Kemper Profiling Amplifier
I reviewed this cool product last year in GP and I’m still really impressed with it. For the uninitiated, the KPA allows you to model, or “profile” any amp that you can stick a mic on. It really works, somehow capturing the tonal nuances and dynamic response of a huge variety of amps. Kemper had a great guitarist, John Huldt, doing demos, and he called up a number of amps and played them both through a 4x12 cab and through studio monitors. In all cases the sounds were rich, dynamic, and very believable. You’re starting to see more and more KPAs in studios and on tour and it’s easy to see why.

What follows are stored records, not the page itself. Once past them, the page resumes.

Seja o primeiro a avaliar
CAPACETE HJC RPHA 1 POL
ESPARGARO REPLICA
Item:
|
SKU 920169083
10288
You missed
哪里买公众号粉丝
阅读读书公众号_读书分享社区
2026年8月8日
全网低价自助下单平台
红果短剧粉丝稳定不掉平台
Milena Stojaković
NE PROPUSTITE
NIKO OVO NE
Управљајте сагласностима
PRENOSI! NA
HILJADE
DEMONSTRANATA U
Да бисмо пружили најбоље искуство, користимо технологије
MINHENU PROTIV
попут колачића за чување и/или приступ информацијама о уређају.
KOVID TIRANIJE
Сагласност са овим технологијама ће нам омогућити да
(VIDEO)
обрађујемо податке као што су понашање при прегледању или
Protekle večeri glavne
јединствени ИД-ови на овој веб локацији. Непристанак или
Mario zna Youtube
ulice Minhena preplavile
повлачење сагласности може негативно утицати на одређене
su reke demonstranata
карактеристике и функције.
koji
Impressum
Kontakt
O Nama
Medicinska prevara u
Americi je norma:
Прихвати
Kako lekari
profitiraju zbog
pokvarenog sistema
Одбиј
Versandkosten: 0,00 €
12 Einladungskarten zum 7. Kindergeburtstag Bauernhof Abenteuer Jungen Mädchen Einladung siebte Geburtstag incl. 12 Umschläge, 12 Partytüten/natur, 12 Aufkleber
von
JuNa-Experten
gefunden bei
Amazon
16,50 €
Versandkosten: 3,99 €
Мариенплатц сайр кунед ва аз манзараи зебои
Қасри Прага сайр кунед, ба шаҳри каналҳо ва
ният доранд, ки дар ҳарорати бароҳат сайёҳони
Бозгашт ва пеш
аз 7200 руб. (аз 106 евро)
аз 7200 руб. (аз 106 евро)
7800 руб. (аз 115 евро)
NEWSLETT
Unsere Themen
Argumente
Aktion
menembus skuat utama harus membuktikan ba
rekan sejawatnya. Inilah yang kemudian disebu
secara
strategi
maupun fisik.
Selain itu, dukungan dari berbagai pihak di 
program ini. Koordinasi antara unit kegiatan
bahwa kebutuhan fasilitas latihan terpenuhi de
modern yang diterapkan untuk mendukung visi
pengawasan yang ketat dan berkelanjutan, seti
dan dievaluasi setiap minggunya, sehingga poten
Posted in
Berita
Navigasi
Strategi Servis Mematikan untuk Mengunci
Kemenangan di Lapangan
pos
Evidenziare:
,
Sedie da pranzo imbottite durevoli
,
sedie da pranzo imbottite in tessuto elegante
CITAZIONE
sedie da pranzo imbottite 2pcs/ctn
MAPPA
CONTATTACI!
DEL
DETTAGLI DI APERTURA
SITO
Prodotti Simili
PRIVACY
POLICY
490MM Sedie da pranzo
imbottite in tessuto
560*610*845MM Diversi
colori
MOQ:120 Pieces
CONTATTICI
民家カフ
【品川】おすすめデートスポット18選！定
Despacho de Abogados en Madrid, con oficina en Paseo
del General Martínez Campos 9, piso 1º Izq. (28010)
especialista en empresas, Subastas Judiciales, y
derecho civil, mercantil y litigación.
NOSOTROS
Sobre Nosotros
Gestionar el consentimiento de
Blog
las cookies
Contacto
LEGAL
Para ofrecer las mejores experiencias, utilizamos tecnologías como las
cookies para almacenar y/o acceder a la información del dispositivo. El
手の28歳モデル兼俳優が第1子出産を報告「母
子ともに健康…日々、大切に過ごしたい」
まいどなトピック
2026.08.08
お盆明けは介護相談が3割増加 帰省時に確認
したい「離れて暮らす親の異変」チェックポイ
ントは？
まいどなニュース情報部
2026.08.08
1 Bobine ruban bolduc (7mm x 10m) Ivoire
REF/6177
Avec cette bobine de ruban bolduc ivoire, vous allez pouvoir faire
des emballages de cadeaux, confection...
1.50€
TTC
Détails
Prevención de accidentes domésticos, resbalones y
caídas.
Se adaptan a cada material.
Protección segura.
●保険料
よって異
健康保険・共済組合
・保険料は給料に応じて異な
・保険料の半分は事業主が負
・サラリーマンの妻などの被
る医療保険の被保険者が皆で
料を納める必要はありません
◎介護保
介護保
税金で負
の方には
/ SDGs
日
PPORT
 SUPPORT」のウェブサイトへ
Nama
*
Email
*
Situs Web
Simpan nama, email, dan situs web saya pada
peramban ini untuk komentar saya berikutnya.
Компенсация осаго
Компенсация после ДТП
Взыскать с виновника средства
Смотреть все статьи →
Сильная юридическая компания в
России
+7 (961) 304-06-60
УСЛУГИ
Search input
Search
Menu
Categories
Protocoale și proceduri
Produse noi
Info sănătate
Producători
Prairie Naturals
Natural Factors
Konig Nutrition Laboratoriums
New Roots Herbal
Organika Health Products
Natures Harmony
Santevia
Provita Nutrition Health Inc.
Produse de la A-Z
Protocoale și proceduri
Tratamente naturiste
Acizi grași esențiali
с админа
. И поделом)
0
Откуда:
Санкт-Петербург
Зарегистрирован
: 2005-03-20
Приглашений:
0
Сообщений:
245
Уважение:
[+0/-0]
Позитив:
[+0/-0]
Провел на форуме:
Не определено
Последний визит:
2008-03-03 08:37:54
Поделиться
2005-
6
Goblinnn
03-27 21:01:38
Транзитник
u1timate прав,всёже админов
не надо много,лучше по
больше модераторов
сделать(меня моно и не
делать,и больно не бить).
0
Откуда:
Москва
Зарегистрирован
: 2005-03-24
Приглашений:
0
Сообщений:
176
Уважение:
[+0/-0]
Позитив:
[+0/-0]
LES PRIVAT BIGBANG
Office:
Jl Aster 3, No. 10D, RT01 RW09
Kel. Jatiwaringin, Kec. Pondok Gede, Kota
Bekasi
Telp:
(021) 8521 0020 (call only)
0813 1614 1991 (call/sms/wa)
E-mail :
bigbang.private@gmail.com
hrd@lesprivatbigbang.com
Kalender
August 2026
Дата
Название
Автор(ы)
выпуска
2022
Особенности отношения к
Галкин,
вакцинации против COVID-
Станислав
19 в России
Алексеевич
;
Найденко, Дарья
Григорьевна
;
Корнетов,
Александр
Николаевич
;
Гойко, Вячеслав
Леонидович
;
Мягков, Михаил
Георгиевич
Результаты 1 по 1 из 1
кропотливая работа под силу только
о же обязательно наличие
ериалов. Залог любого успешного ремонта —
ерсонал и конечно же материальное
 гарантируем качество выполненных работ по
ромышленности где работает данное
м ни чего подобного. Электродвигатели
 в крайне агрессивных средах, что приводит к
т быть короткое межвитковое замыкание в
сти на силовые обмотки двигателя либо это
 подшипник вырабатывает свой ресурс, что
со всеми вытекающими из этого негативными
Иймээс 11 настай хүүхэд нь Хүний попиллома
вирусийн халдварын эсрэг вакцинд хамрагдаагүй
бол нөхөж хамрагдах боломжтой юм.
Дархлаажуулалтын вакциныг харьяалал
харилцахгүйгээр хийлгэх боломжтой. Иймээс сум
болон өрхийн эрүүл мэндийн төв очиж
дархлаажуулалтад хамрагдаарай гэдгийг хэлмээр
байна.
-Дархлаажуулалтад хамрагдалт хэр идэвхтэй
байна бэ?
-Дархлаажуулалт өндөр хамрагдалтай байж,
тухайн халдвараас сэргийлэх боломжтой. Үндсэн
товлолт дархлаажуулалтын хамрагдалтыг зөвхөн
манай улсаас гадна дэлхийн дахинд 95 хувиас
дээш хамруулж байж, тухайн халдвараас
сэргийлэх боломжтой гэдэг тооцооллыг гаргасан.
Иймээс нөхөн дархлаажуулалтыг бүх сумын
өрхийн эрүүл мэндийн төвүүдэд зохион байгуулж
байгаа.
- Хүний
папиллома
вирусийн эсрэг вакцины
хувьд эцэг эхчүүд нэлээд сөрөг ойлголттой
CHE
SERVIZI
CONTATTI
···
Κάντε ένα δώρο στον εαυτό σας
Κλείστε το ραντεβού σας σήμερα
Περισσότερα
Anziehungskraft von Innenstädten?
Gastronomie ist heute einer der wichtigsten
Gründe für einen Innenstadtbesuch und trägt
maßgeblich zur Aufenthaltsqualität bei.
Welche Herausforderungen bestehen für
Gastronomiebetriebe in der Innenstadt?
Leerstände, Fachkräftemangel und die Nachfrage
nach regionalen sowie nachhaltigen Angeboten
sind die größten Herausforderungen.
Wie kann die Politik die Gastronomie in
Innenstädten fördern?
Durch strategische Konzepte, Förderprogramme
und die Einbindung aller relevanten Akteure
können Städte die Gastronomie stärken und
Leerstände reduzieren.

Fractal Axe-FX Carl Verheyen and Matt Blackett Outside the Fractal Booth
The Fractal is the most talked about piece of rack gear to come along in years and the company had a huge presence at the L.A. Amp Show. Demos and clinics by Dweezil Zappa, James Santiago, and Tosin Abasi raised the excitement level even further. With a mind-boggling number of amp, effect, cab, and mic models—plus the ability to model your own gear now—the Axe-FX the hottest piece of gear around right now.
This doesn’t scratch the surface of what was at the show, and other cool things were Dave Friedman’s new line of tube amps, the new Big Joe Stomp Box company, Falbo guitars, Pigtronix effects, EarthQuaker Devices (super-creative pedal effects), and much, much more. If you haven’t been and you’re near the Los Angeles area, this is definitely a show worth checking out.